Advertisement

Masterpiece Revived: Boulez Leads ‘Cantata Profana’

Share

Bartok’s “Cantata Profana” (1930) is one of those works that, once heard, is likely to leave a listener searching not only for superlatives but for reasons why music so original and provocative is so little known.

Based on the composer’s own folk-based text, the 20-minute Cantata tells of nine young hunters, untrained by their father for anything beyond blood sport, who are transformed into nine giant stags, themselves to become the targets of hunters.

The cautionary tale is told via music cast in one of several exotic styles the composer indulged in, this one a thrilling mix of Baroque choral polyphony applied to Hungarian and Romanian rhythms and modes, with suggestions (particularly in the tenor solos) of something even further to the east and, fleetingly, of the percussive fury of the roughly simultaneous Second Piano Concerto.

Advertisement

This rare masterpiece is exhumed by the ever-vigilant Pierre Boulez, who directs the Chicago Symphony Orchestra and Margaret Hillis’ Chicago Symphony Chorus in its first digital recording (Deutsche Grammophon 435 863).

It’s an intense, meticulously crafted performance that nonetheless misses a good deal of the work’s primordial mystery and menace. There’s too much healthy sunlight, hardly a trace of the fog-shrouded forests in both playing and choral singing under Boulez’s crisply articulated beat and in DG’s brilliant recording.

And even a listener unaccustomed to the authentic sounds of the Hungarian language and voice may find too much of the Anglo-Saxon choirboy sound, and hardly a trace of the terror of the situation, in tenor John Aler’s execution of the cruelly high-lying part of the No. 1 son and stag, while bass John Tomlinson is simply a pain in the ear as he grumbles and wobbles his way through the hardly less exigent lines of the grieving father.
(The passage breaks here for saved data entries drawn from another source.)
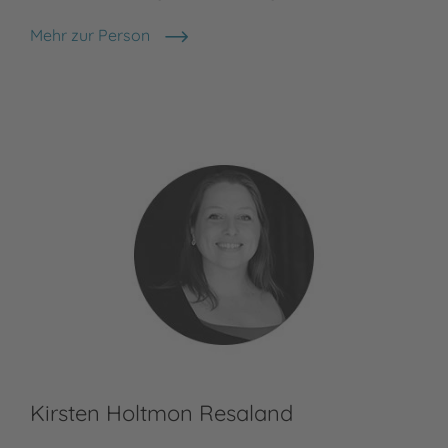
Mehr zur Person
Astrid Nylander Almaas
Kirsten Holtmon Resaland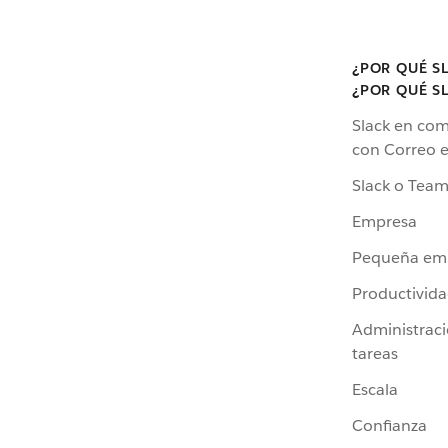
¿POR QUÉ S
¿POR QUÉ S
Slack en co
con Correo e
Slack o Team
Empresa
Pequeña em
Productivid
Administrac
tareas
Escala
Confianza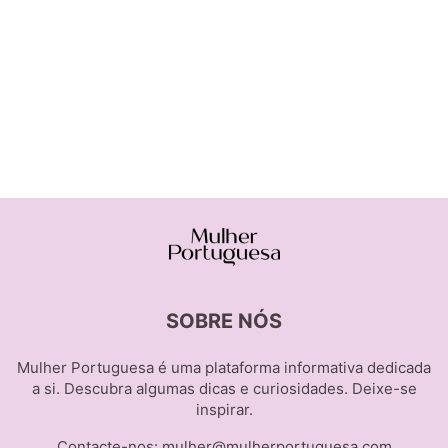
SOBRE NÓS
Mulher Portuguesa é uma plataforma informativa dedicada
a si. Descubra algumas dicas e curiosidades. Deixe-se
inspirar.
Contacte-nos:
mulher@mulherportuguesa.com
Comparison with the only other available recording, in which the late Janos Ferencsik directs the Budapest Symphony and Chorus (Hungaroton 12759), gives us both the score’s sinew and its highly distinctive atmosphere, if without the instrumental sheen of Boulez’s Chicago forces.
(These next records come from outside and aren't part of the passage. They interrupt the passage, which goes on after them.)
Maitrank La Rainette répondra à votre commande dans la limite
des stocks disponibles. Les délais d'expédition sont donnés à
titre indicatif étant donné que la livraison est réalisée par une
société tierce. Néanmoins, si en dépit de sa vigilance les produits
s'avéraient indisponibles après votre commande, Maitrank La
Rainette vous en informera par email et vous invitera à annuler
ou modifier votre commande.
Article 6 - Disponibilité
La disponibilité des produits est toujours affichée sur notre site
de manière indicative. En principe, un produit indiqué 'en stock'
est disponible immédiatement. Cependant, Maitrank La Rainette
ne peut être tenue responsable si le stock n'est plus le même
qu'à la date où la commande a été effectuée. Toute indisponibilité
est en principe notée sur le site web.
The idiom is everything here, and all concerned have it in their bones. Furthermore, the recording has in Josef Reti a tenor soloist strikingly able to project the awesomeness of the sons’ plight without falling vocally to pieces.

One of the indispensable Bartok recordings--not at all hurt by being coupled with Ferencsik’s lively, lyrical reading of the Concerto for Orchestra. Not the sort of virtuoso romp normally associated with the familiar showpiece, but a performance that makes all the music’s wonted points with unjaded skill and enthusiasm.

Advertisement

The Boulez coupling is splendid as well: the composer’s early ballet, “The Wooden Prince,” a delectable stylistic hodgepodge in which (against the dictates of chronological possibility) Richard Strauss, Debussy, Prokofiev, Gershwin and Puccini’s Ping, Pang and Pong tumble all over each other, at times being subjected to Liszt-like experiments in tonality-stretching but orchestrated with a natural flair Liszt might have killed for.
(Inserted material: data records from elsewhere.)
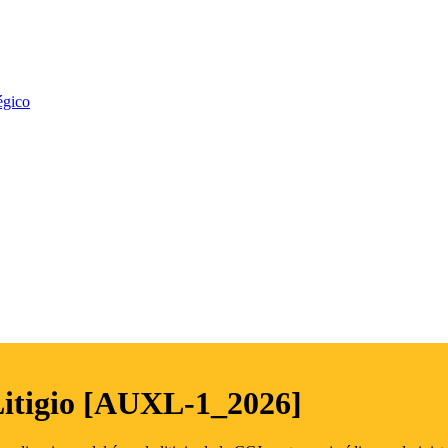
égico
Litigio [AUXL-1_2026]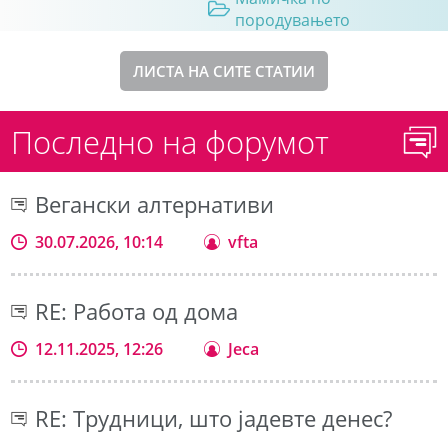
породувањето
ЛИСТА НА СИТЕ СТАТИИ
Последно на форумот
Вегански алтернативи
30.07.2026, 10:14
vfta
RE: Работа од дома
12.11.2025, 12:26
Jeca
RE: Трудници, што јадевте денес?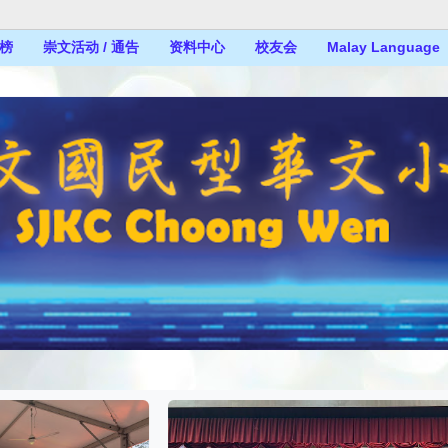
榜
崇文活动 / 通告
资料中心
校友会
Malay Language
The performance by Boulez and the Chicagoans is spectacular in the best sense.

The familiar coupling of Bartok’s two late works for chamber orchestra, “Music for Strings, Percussion and Celesta” and the Divertimento for strings, has rarely sounded better than in a recent release from the Franz Liszt Chamber Orchestra of Budapest, directed from the concertmaster’s chair by Janos Rolla (Quintana 903052).

While neither work lacks superior recorded representation, there is something quite special in these players’ perfectly timed swings from the fiercely incisive to the broadly lyrical.

But hurry. Quintana, Hungary’s first free-enterprise recording label, is no more, having fallen victim to the diminished financial capabilities of the Western investors who kept it afloat for the three years of its existence.